La fiducie a un champ d’application plus large que les contrats d’assurance vie – même de droit luxembourgeois – puisque peuvent être transférés tous types de biens, droits ou sûretés, qu’ils soient mobiliers, immobiliers, corporels ou incorporels. Cela étant, trois limitations sont prévues :

- Tout d’abord le cas de la fraude. Il s’agira par exemple de l’entrepreneur qui constitue une fiducie alors que son entreprise périclite.

- Ensuite l’article L. 632-1 9° du Code de commerce prévoit que le transfert fiduciaire est nul de plein droit s’il a été consenti par un débiteur en cessation de paiement.

- Enfin, troisième limitation : même si la fiducie a été constituée avant que le débiteur ne soit en difficulté, l’article L. 641-12-1 du Code du commerce dispose que  « si le débiteur est constituant et seul bénéficiaire d’un contrat de fiducie, l’ouverture ou le prononcé d’une liquidation judiciaire à son égard entraîne la résiliation de plein droit de ce contrat et le retour dans son patrimoine des droits, biens ou sûretés présents dans le patrimoine fiduciaire ».

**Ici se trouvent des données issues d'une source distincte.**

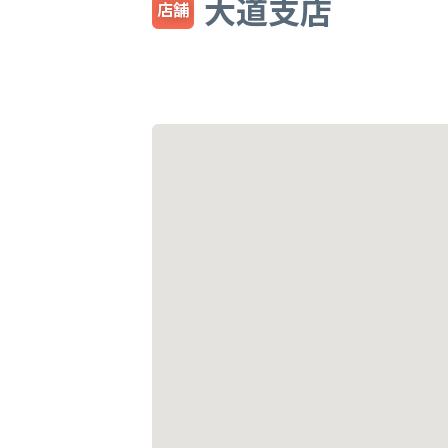
大道支店
店舗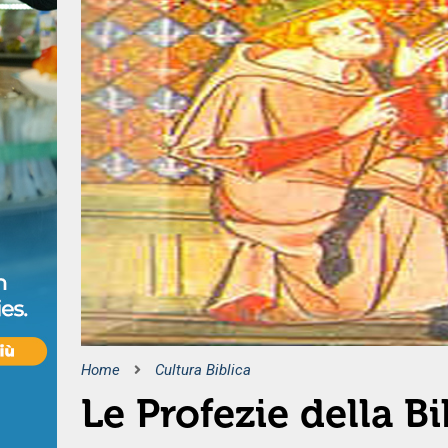
Home
Cultura Biblica
Le Profezie della B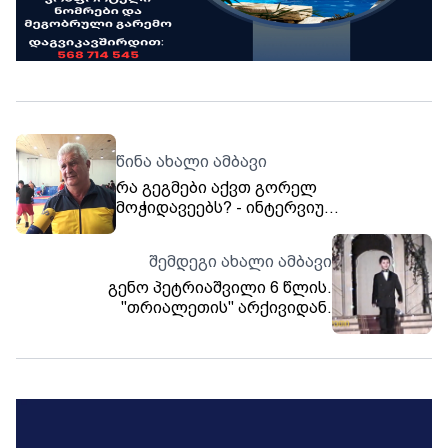
წინა ახალი ამბავი
რა გეგმები აქვთ გორელ
მოჭიდავეებს? - ინტერვიუ
მწვრთნელებთან
შემდეგი ახალი ამბავი
გენო პეტრიაშვილი 6 წლის.
"თრიალეთის" არქივიდან.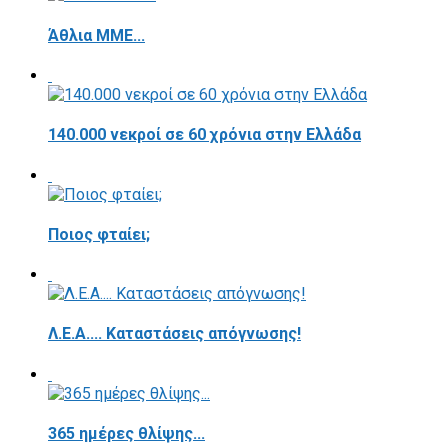
Άθλια ΜΜΕ...
140.000 νεκροί σε 60 χρόνια στην Ελλάδα
Ποιος φταίει;
Λ.Ε.Α.... Καταστάσεις απόγνωσης!
365 ημέρες θλίψης...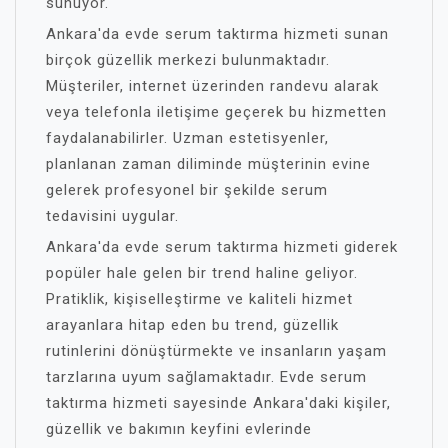
sunuyor.
Ankara'da evde serum taktırma hizmeti sunan
birçok güzellik merkezi bulunmaktadır.
Müşteriler, internet üzerinden randevu alarak
veya telefonla iletişime geçerek bu hizmetten
faydalanabilirler. Uzman estetisyenler,
planlanan zaman diliminde müşterinin evine
gelerek profesyonel bir şekilde serum
tedavisini uygular.
Ankara'da evde serum taktırma hizmeti giderek
popüler hale gelen bir trend haline geliyor.
Pratiklik, kişiselleştirme ve kaliteli hizmet
arayanlara hitap eden bu trend, güzellik
rutinlerini dönüştürmekte ve insanların yaşam
tarzlarına uyum sağlamaktadır. Evde serum
taktırma hizmeti sayesinde Ankara'daki kişiler,
güzellik ve bakımın keyfini evlerinde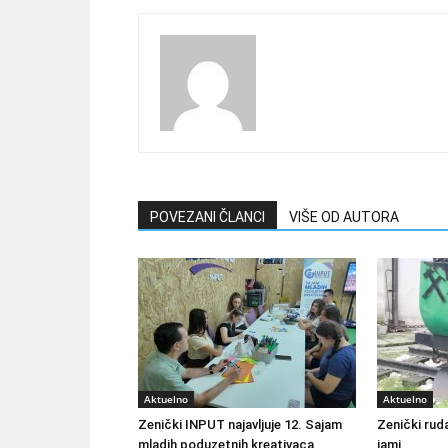
POVEZANI ČLANCI
VIŠE OD AUTORA
Aktuelno
Aktuelno
Zenički INPUT najavljuje 12. Sajam
Zenički ruda
mladih poduzetnih kreativaca
jami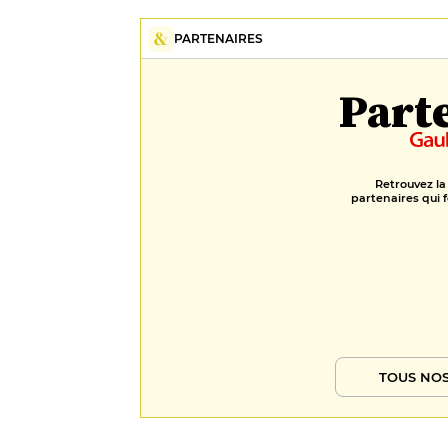
PARTENAIRES
Part
Retrouvez la
partenaires qui f
TOUS NOS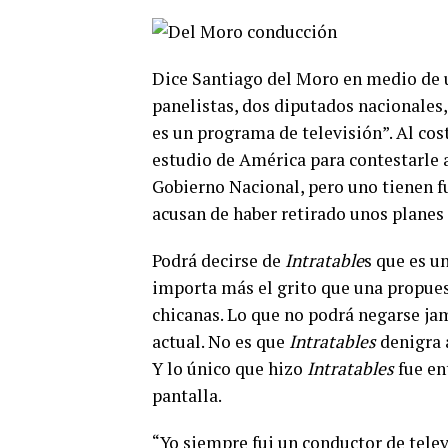
Dice Santiago del Moro en medio de u
panelistas, dos diputados nacionales,
es un programa de televisión”. Al cost
estudio de América para contestarle a
Gobierno Nacional, pero uno tienen fue
acusan de haber retirado unos planes 
Podrá decirse de
Intratable
s que es u
importa más el grito que una propues
chicanas. Lo que no podrá negarse ja
actual. No es que
Intratables
denigra a
Y lo único que hizo
Intratables
fue ent
pantalla.
“Yo siempre fui un conductor de telev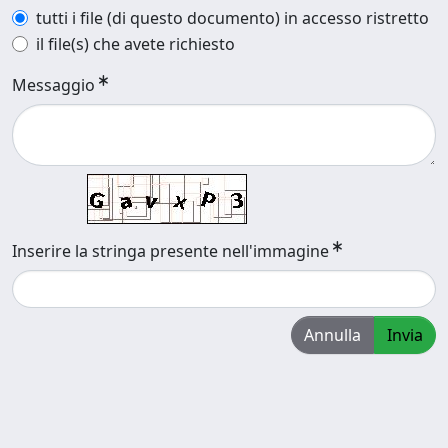
tutti i file (di questo documento) in accesso ristretto
il file(s) che avete richiesto
Messaggio
Inserire la stringa presente nell'immagine
Annulla
Invia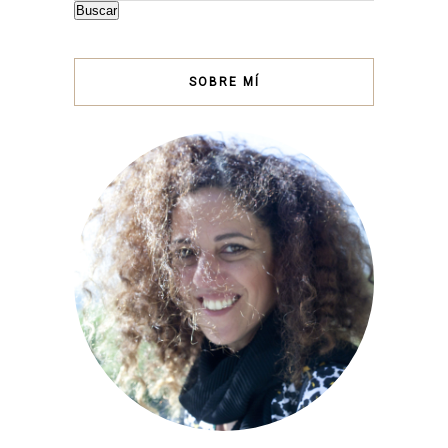
Buscar
SOBRE MÍ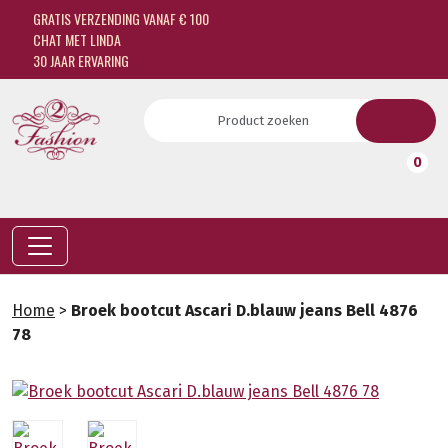
GRATIS VERZENDING VANAF € 100
CHAT MET LINDA
30 JAAR ERVARING
0
Home
>
Broek bootcut Ascari D.blauw jeans Bell 4876
78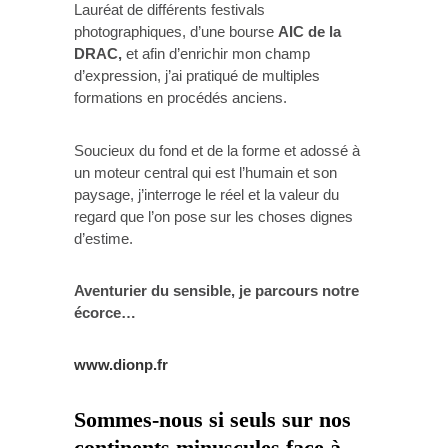
Lauréat de différents festivals
photographiques, d’une bourse
AIC de la
DRAC,
et afin d’enrichir mon champ
d’expression, j’ai pratiqué de multiples
formations en procédés anciens.
Soucieux du fond et de la forme et adossé à
un moteur central qui est l’humain et son
paysage, j’interroge le réel et la valeur du
regard que l’on pose sur les choses dignes
d’estime.
Aventurier du sensible, je parcours notre
écorce…
www.dionp.fr
Sommes-nous si seuls sur nos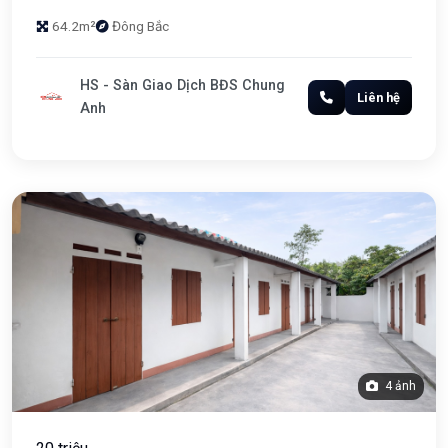
64.2m²
Đông Bắc
HS - Sàn Giao Dịch BĐS Chung
Liên hệ
Anh
4 ảnh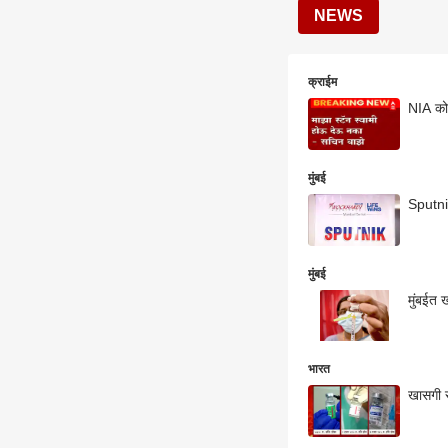
NEWS
क्राईम
NIA कोर
मुंबई
Sputnik
मुंबई
मुंबईत 
भारत
खासगी र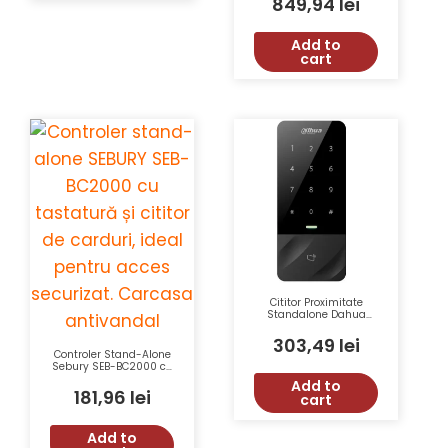
849,94
lei
Stare Ușă, Mentinere
Deblocare Yale,
Adaptor Tensiune 12V-
Add to
24V
cart
Cititor Proximitate
Standalone Dahua
ASI1201E-D RFID 30000
Carduri Waterproof
303,49
lei
150000 Evenimente
Controler Stand-Alone
Sebury SEB-BC2000 cu
Tastatură, Cititor Card,
Add to
Carcasă Antivandal,
181,96
lei
cart
1000 Utilizatori
Add to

On observera ici que deux de ces exceptions ne visent que le constituant entrepreneur. Par ailleurs s’agissant de la troisième limitation, elle ne s’applique que sous la condition que le constituant soit le débiteur et qu’il soit le seul bénéficiaire. On pourrait donc probablement conseiller au constituant de désigner un ou plusieurs autres bénéficiaires. Cette désignation devra cependant pouvoir être justifiée par de sérieux motifs afin d’exclure toute qualification de fraude. On songe par exemple à la désignation des enfants du constituant en qualité de créanciers d’une obligation alimentaire, ou à son conjoint en qualité de créancier du devoir de secours. Le fiduciaire aurait alors, entre autres, pour mission d’assurer ces obligations pécunières du constituant en ses lieu et place. Comparée à l’assurance vie dont les supports en euros ou en unités de compte ont vocation enrichir le souscripteur, la fiducie présente l’inconvénient comparatif d’engendrer des coûts de constitution et de gestion importants. Le fiduciaire peut toutefois avoir pour mission de faire fructifier les biens ou valeurs transférés dans son patrimoine. Il pourrait même placer les actifs fiduciaires sur… un contrat de capitalisation qui serait de ce fait insaisissable !

 

(1) V. notamment M. Bichon-Lefeuvre, JCPN n° 25, 25 juin 1999, p. 1010, « De l’insaisissabilité des fonds placés en assurance vie  » ; Picard et Besson, Traité des assurances terrestres, t. IV, n°153).

(2) Code de procédure pénale article 706-155.

(3) Cass. com., 9 juill. 2015, n°15-40.017 QPC, F-D, Mme Lloyd.